Washington’s priority is to contain Russia and how the fighting ends for Kiev is a sideshow to the main objective

By Andrey Sushentsov, Valdai Club program director

Andrey Sushentsov: Here’s eight reasons why the US has no interest in pushing for peace in Ukraine

Andrey Sushentsov: Here’s eight reasons why the US has no interest in pushing for peace in Ukraine

FILE PHOTO. U.S. President Joe Biden (R) welcomes President of Ukraine Volodymyr Zelensky to the White House on December 21, 2022 in Washington, DC. ©  Drew Angerer/Getty Images

It now appears that the US is not even remotely interested in supporting a peaceful resolution to the Ukrainian conflict, preferring to see the military campaign continue. Overall, strategic planning in Washington gives little thought to the parameters for ending the crisis: Whether Ukraine will remain within its current borders, lose its territories or disappear altogether.

## WHAT THIS TASK INVOLVES
Continue the commentary on why Washington has no interest in a peace settlement in Ukraine, picking up after its final sentence.

## INFORMATION SUPPLIED

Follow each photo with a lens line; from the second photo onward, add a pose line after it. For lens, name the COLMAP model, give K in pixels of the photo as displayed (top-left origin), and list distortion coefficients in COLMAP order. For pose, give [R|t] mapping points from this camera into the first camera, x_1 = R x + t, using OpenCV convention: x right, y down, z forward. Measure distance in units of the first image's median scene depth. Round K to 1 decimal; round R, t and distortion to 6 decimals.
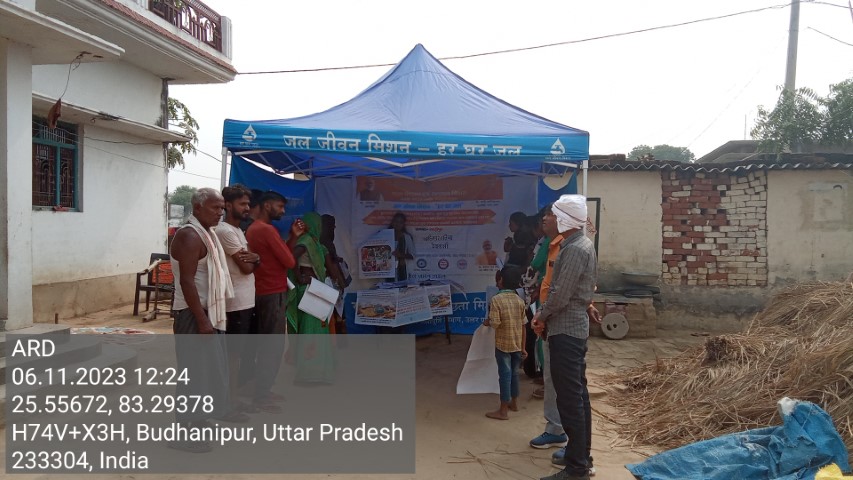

## ANSWER SECTION
Despite mounting casualties and the destruction of Ukraine’s military, appetite for military action has not diminished, neither in Kiev nor in Washington. Many international experts rightly identify the US as the key player in a large coalition advocating for continued hostilities in Ukraine. In less than a year of crisis, Kiev has exhausted its own military resources and the means to replace them, and is totally dependent on external assistance.

Though the US is taking the lead in coordinating and strategizing support from the West, it would be wrong to equate Ukrainian and American interests. While continuing to pay lip service to Kiev’s political demands, Washington is carefully assessing the right moment to initiate negotiations. The need for diplomatic efforts to resolve the conflict has been increasingly emphasized by US military leaders, most notably the Chairman of the Joint Chiefs of Staff Mark Milley. The idea continues to circulate in the British press that the American tactic is to escalate the conflict in order to later de-escalate it: to pressure Russia with a wave of large-scale deliveries of military equipment and to put Kiev in a more favorable negotiating position.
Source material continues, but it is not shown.